Part 1: Me & my Cervix

For 30 years I was never concerned about my cervix. I trusted it to do its thing, just like I trusted my gallbladder to create bile and my appendix to not explode, and in return I partook in regular gynecological preventive care. In college I had an abnormal Pap smear, followed by a colposcopy that came back positive for HPV. The doctor riddled off statistics and recommended adopting a healthy lifestyle so my body could erase the virus. I got the Gardasil vaccine to protect myself from additional strains of HPV and lived a (fairly) healthy life.I was young and assumed I was invincible.

It wasn’t until pregnancy that I really understood the job of the cervix. It’s actually kind of a big deal, acting as the barrier that would keep my unborn child safe. It’s strong and resilient. And vulnerable, as I learned during a post-miscarriage D&E. My former obstetrician informed me that my cervix suffered a minor cut since the barricade had never been opened by childbirth before.

Once my next pregnancy hit the 40 week mark the former OB had me come in, on two occasions, for a quick “membrane sweeping.” Ladies, this is a great way to test if you’re tough enough for natural childbirth. If you can handle your doctor shoving two fingers through a blueberry-sized opening and sweeping them around then you’ll be all set. For me, the searing pain made me question my plans to hold off on the epidural for as long as possible.

Childbirth is when your cervix does its Oscar worthy work, shape-shifting from a closed tunnel to a bagel-sized opening to allow for your bundle of joy’s big head to pass through. And then it slowly shrinks back to almost normal. It’s a sci-fi miracle if you ask me. Seven weeks later my lady bits suffered another blow – there was some residual birth matter that needed to be removed. The doctor insisted it would be an easy procedure to do in the office without sedation. The Valium she prescribed should have been fair warning that it wasn’t going to be pleasant. Performing a D&E on a new mom whose hormones are raging from breastfeeding and still in perineal pain is an act or torture.

During the decade between college and the present I never had another abnormal Pap smear. In my mind I was in the clear. At this year’s annual exam the only question I had for my new gynecologist was about advancements in prenatal testing. I never considered there’d be a bigger issue to deal with.
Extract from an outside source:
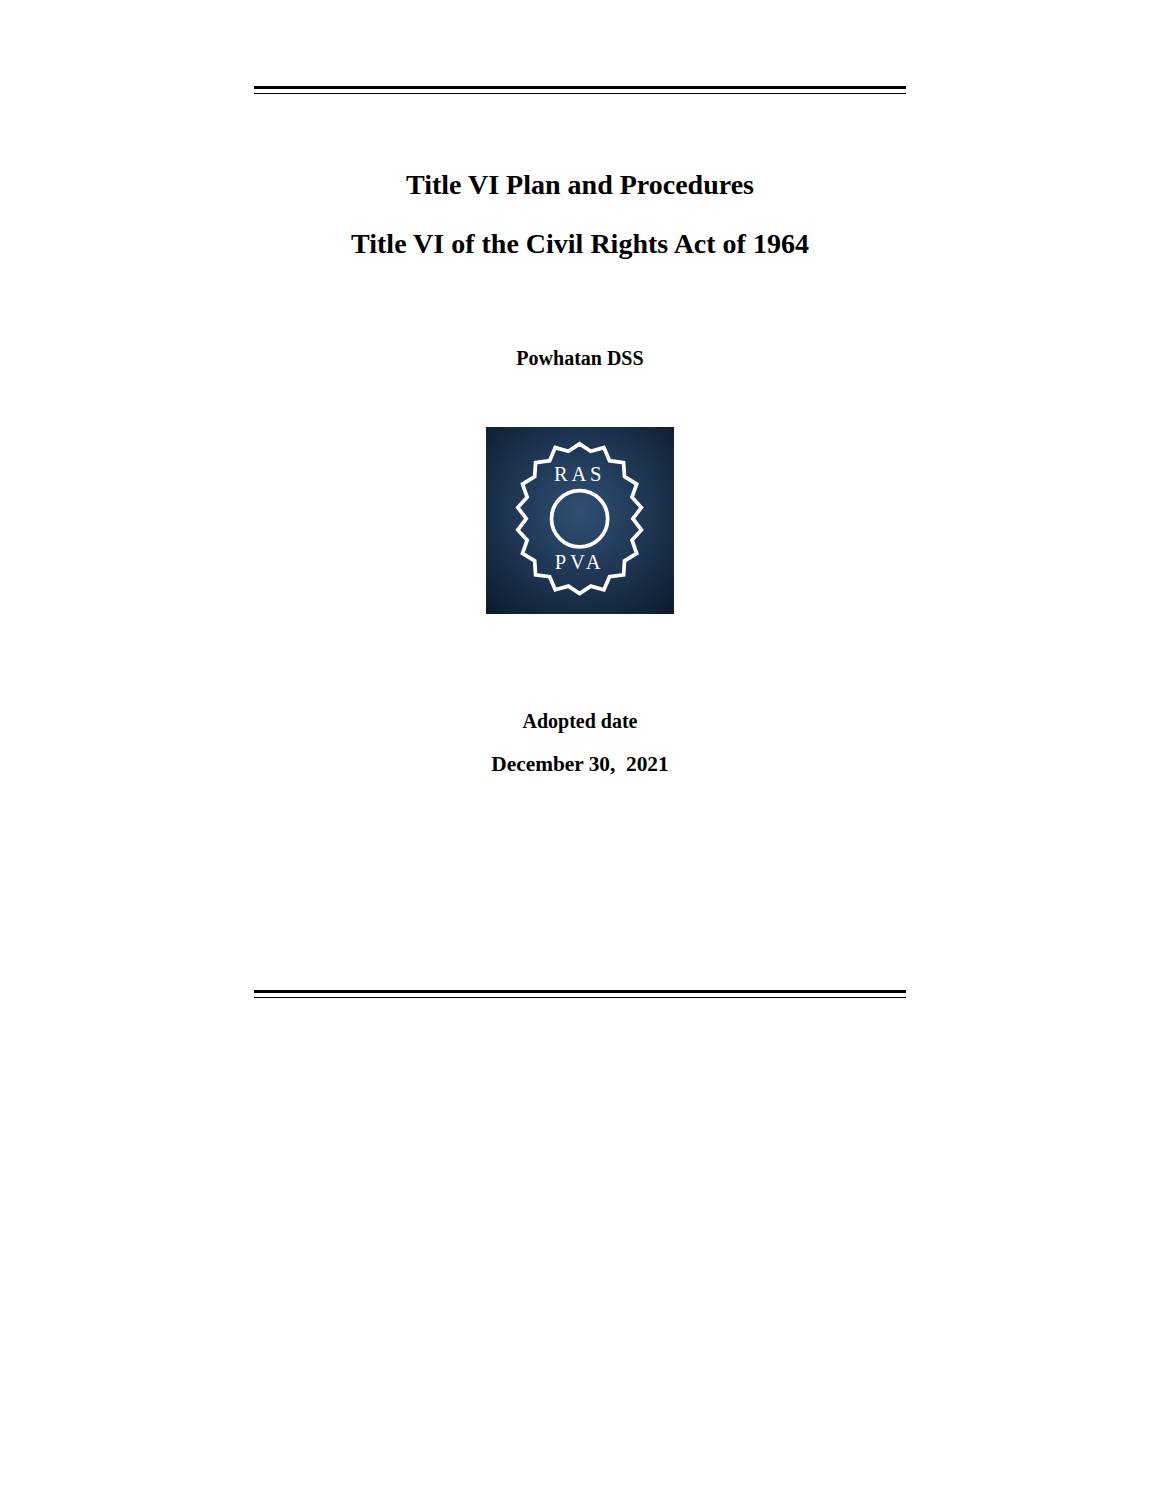Title VI Plan and Procedures Title VI of the Civil Rights Act of 1964
Powhatan DSS
RAS PVA
Adopted date December 30, 2021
The Pap smear came back abnormal.

My doctor gave me the option to have a colposcopy done or to wait a year and retest. I opted for the colposcopy since I tend to be on the losing end of chance and risk. The earliest appointment was 6 weeks away so it felt like a year anyway. The doctor took samples from two sites – one on the outside of the cervix and one going into the uterus. It’s an uncomfortable procedure but honestly not terrible (as long as the snipping tool is sharp enough and the doctor doesn’t try a couple times before using a new one). She ran through the possible scenarios and promised I’d hear back in a week.

It’s never good when an unknown number calls you after 5pm. It was my doctor, calling during her vacation. The pathology report came back positive for pre-cancerous cells on the outer region of the cervix. The next step would depend on whether the cells were low grade or high grade and my plans for future children. She promised to call me back once she heard back from the pathologist with more details. “It’s important to remember this isn’t cancer.”

The next morning UNKNOWN called back. The pathologist confirmed the sample was high grade, much to my doctor’s surprise. The good news was that the baddie cells seemed to be shallow. There’d be a 1% chance that the procedure (Loop Electrosurgical Excision Procedure or LEEP) would cause any issues during pregnancy. Also, it’s important to remember this isn’t cancer.

I had the option of being sedated or awake for the procedure depending on my pain and anxiety level. My pain rating is from zero to labor pains and my anxiety rating is from zero to non-sedated postpartum cleanup.  Also, the anesthesiologist only visits their practice once a month so it would delay this ordeal even more.